Despite its U.S. introduction earlier this year, the ultra-hip high-mpg Smart ForTwo is still a rare sight on American streets. It’s not for lack of interest from American car shoppers wanting the Smart ForTwo’s unique blend of style, efficiency, and affordability. More than 30,000 customers have placed an order and left a refundable $99 deposit. Unfortunately, those customers have been left in the dark about when their cool cute car will arrive.
Daimler, the Mercedes-Benz Company behind the Smart, was apparently caught by surprise by the level of interest in the vehicle. Deiter Zetsche, Daimler CEO, said those 30,000 pre-orders already exceed the planned first-year of production for Smart.

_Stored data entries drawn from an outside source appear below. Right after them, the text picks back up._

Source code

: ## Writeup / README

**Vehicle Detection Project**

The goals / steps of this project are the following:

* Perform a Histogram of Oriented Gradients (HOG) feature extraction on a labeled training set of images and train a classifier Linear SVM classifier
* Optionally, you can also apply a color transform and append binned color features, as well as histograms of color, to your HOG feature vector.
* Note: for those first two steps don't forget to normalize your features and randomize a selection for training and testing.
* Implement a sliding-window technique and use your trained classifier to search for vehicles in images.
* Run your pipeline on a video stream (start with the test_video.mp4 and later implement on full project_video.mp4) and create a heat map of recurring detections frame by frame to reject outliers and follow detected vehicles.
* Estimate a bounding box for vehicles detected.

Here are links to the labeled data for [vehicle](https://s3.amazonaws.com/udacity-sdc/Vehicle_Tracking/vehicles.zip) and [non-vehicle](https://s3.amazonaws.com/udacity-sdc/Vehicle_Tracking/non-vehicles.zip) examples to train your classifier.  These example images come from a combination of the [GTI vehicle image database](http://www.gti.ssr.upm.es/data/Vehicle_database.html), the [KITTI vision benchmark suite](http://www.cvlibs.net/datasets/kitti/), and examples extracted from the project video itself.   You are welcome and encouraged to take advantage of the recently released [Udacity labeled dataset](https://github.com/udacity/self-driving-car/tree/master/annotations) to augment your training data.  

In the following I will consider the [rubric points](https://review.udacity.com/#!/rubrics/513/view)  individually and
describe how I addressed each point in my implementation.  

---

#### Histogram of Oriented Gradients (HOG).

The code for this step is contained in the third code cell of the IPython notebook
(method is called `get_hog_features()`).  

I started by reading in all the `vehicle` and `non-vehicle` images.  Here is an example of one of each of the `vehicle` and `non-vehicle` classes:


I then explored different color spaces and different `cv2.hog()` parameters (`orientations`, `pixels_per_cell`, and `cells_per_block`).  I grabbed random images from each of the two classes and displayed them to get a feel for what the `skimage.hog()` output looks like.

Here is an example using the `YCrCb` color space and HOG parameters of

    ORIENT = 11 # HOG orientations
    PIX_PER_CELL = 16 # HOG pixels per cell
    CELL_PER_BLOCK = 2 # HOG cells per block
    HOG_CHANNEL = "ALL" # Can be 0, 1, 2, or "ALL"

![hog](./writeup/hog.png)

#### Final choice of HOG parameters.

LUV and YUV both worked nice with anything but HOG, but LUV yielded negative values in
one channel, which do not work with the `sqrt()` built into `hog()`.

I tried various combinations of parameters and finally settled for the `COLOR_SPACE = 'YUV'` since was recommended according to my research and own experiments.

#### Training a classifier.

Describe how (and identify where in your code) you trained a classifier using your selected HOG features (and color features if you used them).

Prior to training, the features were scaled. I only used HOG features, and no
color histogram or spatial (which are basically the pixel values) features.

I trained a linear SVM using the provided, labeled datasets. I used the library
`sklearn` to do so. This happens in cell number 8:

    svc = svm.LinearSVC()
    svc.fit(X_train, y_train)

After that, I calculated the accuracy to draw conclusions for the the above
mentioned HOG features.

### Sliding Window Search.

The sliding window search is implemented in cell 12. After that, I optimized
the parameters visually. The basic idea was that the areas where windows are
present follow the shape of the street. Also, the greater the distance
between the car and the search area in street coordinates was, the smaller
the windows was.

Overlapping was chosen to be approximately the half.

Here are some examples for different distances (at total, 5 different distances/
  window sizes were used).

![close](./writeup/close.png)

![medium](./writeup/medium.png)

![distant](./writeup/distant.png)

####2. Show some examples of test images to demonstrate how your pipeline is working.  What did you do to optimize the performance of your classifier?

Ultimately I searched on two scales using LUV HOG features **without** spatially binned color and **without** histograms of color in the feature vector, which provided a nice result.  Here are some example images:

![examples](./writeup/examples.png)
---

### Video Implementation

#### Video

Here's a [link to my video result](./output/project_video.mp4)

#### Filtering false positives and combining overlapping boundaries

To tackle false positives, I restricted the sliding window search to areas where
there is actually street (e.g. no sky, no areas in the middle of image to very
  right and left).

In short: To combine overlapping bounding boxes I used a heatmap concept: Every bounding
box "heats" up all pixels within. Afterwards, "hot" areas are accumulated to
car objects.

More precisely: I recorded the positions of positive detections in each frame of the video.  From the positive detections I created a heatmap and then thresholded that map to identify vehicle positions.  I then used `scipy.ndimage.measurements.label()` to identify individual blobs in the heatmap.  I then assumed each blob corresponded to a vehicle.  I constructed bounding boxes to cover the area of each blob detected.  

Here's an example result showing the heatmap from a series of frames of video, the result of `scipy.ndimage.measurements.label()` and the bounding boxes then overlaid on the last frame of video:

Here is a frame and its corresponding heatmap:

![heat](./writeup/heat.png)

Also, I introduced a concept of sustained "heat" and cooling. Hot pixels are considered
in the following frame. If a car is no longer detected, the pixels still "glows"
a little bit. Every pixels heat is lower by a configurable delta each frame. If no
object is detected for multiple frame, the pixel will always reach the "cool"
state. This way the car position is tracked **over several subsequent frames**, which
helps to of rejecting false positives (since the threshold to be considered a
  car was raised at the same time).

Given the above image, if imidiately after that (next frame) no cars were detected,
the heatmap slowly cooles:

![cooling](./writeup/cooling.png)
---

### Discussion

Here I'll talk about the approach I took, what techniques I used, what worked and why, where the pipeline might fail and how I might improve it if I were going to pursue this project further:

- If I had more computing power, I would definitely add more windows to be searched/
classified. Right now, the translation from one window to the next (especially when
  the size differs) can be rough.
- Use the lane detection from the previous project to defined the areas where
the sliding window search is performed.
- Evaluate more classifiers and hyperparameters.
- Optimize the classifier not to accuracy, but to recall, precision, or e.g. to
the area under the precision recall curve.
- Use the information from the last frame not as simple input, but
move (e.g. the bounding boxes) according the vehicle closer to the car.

Smart USA, a distribution subsidiary of Penske Automotive Group, opened about 70 dealership across the country. But even those dealerships are uncertain about when the pre-orders will be filled. Nick Farelle, an independent contractor for Penske, told the Herald Tribune, “It’s impossible to say when the cars will be available at this point. There’s a bottleneck now since people began reserving them in 2007.”
The wait for the Smart ForTwo is reminiscent of the backlog of customers for the second-generation Toyota Prius in 2004 and 2005. Like the Smart ForTwo, the Prius has an eye-catching design, tops the charts for fuel efficiency, and made its debut in a period of rapid fluctuations in gas prices.
As with the Prius during its hottest periods, customers are reportedly offering as much as $5,000 over the asking price to move to the head of the waiting line. The Smart ForTwo ranges in price from approximately $12,000 to $17,000. “I’ve been offered all kinds of stuff if I can get someone in a car right away,” said Phillip Thrapp, the sales administrator for Smart Center Sarasota. Company policy does not allow customers to pay more for speedier delivery.
Long waiting lines are practically built into Smart’s ordering process. Customers go online to compare colors and options, and place orders at www.smartusa.com or at a Smart dealership—commonly shared with a Mercedes-Benz dealership—using a store computer rather than relying on a salesperson to place the order. Dealerships do not maintain an inventory of vehicles.
Penske executive won’t say how many cars they expect to deliver in 2008, and many customers on the waiting list are upset by the lack of information from the company. One such customer posted her grievances on the discussion forum at smartcarofamerica.com, an independent website for Smart enthusiasts. “I’m disappointed in Smart for the way the order and delivery process is being handled. It’s frustrating as Hades.” She added, “In the process how many potential serious buyers are they turning off in the whole process?” Despite the long wait, new orders are currently being accepted on the Smart USA website.